長屋王と藤原四兄弟の衝突、基皇子の夭逝とほぼ同時に聖武天皇と夫人・県犬養広刀自の間に安積親王が誕生したことが、長屋王の寿命を縮めた。このまま時間が推移すれば、安積親王が皇位を奪うはずだからである。藤原氏にすれば「藤原の天皇」は生命線である。そこで、藤原氏は光明子を皇后に押し上げることで、安積即位の芽を摘み取る作戦に出たのである。そうすれば安積よりもあとに光明子の皇子が生まれても、その皇子を即位させることができるし、光明子には阿部内親王(後の孝謙・称徳天皇)がいて、女帝を生みだすことも可能であった。皇族でないものを皇后に押し上げようとすれば、必ず長屋王が邪魔になると呼んだわけである。長屋王と室の吉備内親王、その子等が自尽して果てた。長屋王の変が冤罪であったことは続日本紀自身が認めている。
安積親王の死は深い謎に包まれている。聖武天皇は長屋王の弟・鈴鹿王と藤原仲麻呂に命じ、難波行幸に出発する。そして続日本紀にしたがえば途中の桜井頓宮(河内国)にさしかかったところで、安積親王は脚の病にかかり、急きょ恭仁京に引き返し、その二日後、安積親王は恭仁京で急逝するのである。安積親王の母は県犬養広刀自であり、この一族には、橘諸兄という強力な後押しがある。光明皇后の娘・阿部内親王がすでに太子となっていたが一つ歯車が狂えば、皇位をさらわれる危険が横たわっていた。
大炊王と藤原仲麻呂を暗殺する計画が露見したのである。密告によると黄文王・安宿王・橘奈良麻呂・大伴古麻呂らが兵400をもって宮を囲み、残りの兵で不破の関を塞ぐという大がかりなものであった。ところが皇太后光明子が「連行された者たちは私の親族であるから、私を害するようなことをするわけがない」として解放してしまった。あわてたのは仲麻呂である。改めて兵を繰り出し、首謀者を連行した。孝謙天皇は、「謀反人たちを法に照らし合わせれば、死刑は免れるが、ここは温情をもって対処し、罪一等を減じる」と宣言したが、多くの者たちが非合法的に残酷な拷問で精根尽き果てて亡くなっていったわけである。

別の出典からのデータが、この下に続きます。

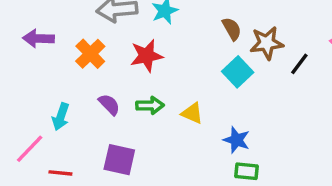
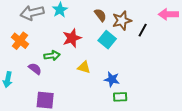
red star: (146, 56) -> (72, 38), moved
green arrow: (150, 105) -> (52, 56), moved

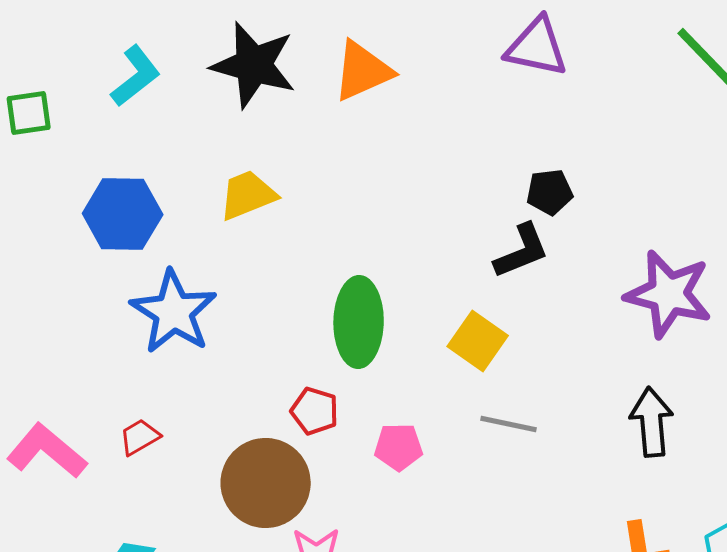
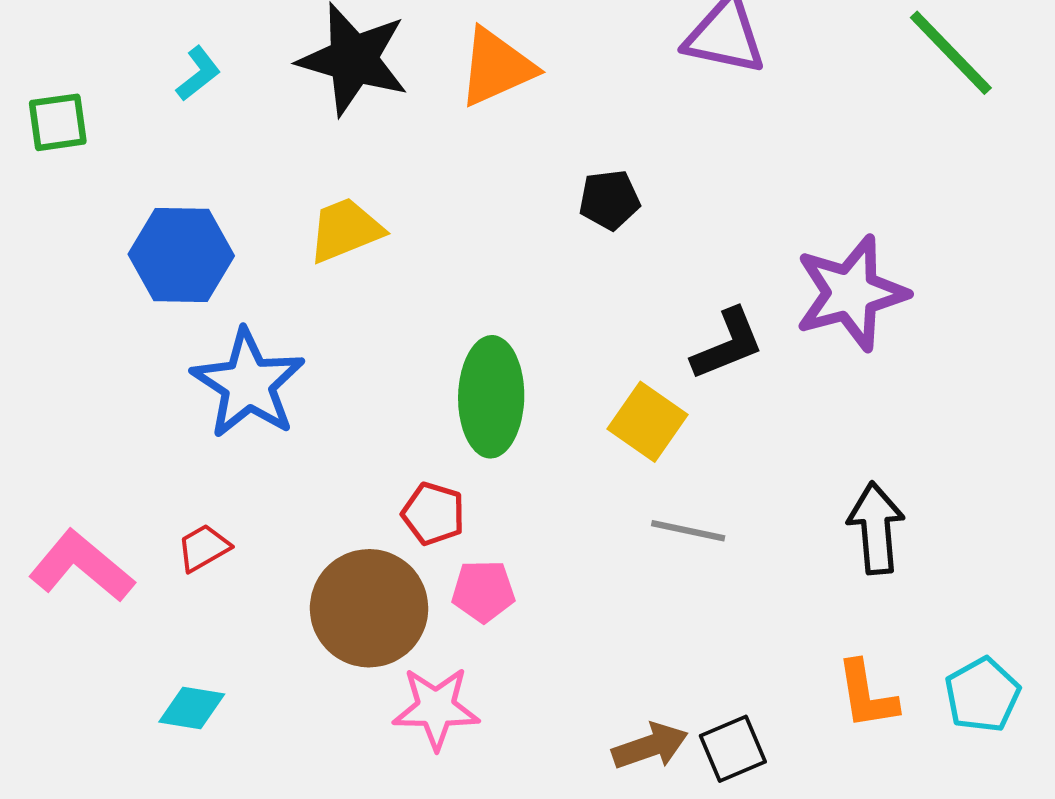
cyan L-shape: (136, 76) -> (198, 74), size x0.7
black pentagon: (550, 192) -> (609, 200), moved
black L-shape: (522, 251) -> (728, 344), moved
purple star: (669, 294) -> (851, 293), moved, turned -30
pink pentagon: (399, 447) -> (483, 591), moved

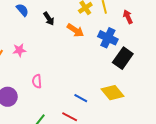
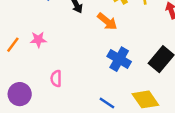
blue cross: (108, 38) -> (119, 59), moved

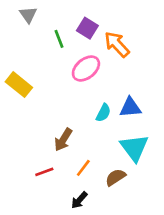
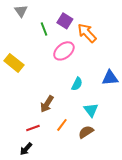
blue triangle: (130, 107) -> (110, 78), moved
cyan triangle: (134, 148) -> (91, 110), moved, size x0.7
black arrow: (79, 200) -> (26, 149), moved

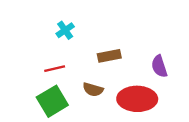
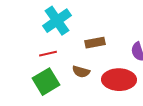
cyan cross: (65, 30) -> (57, 21), size x1.8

天武天皇以来続いてきた天武の血統をここで断ち切り、天智の血統の復活を目論んだのである。藤原にすれば聖武天皇から称徳天皇へと続く、「反藤原の天皇」に辟易したにちがいない。聖武も称徳も藤原の子であるはずだが、藤原四兄弟の死後、聖武天皇は豹変し、藤原との戦闘の道を選んだのである。聖武天皇が天武の子であることに目覚めた時点で、藤原の悲願は観念上の天智朝である持統朝を捨て本当の天智朝を復活させることに移っていったと思われる。幸運にも称徳天皇は独身女帝であり、子がいない。天武天皇の末裔は、奈良朝の数多の政争の中で、優秀な人材を次々に失っている。称徳天皇の崩御を受けて、藤原蔵下麻呂らが、天智天皇の孫・白壁王を皇太子にしたことが記録されている。称徳天皇は白壁王が最年長であるから、とするが、数え62歳という老いぼれをなぜここで担ぎ上げたのだろう。しかも光仁天皇は天武系ではない。天智の孫である。天武と天智は水と油であり、なぜ天武系の称徳天皇が白壁王擁立を援護したのか、釈然としない。白壁王は天智系であることから陰の存在であり、危険から身を避けるために酒浸りの生活を自演していたほどである。
藤原に殺された井上内親王
聖武天皇が反藤原運動に力を注ぐあまり、東大寺建立に没頭し、民百姓を作り出してしまったことは確かなことである。橘奈良麻呂は謀反の疑いで捕縛されたとき、皮肉なことに藤原仲麻呂政権が継承することとなった東大寺建設事業を非難している。だが逆に仲麻呂が事業を最初におしすすめた橘諸兄を非難し、奈良麻呂が反論できなかった、という場面が続日本紀にある。律令制の矛盾がすでに噴出し、国家財政が逼迫、土地を手放し逃亡する百姓は後を絶たないという状況は、天武朝を守らねばという使命感など朝廷の官人たちに残っているはずもなかった。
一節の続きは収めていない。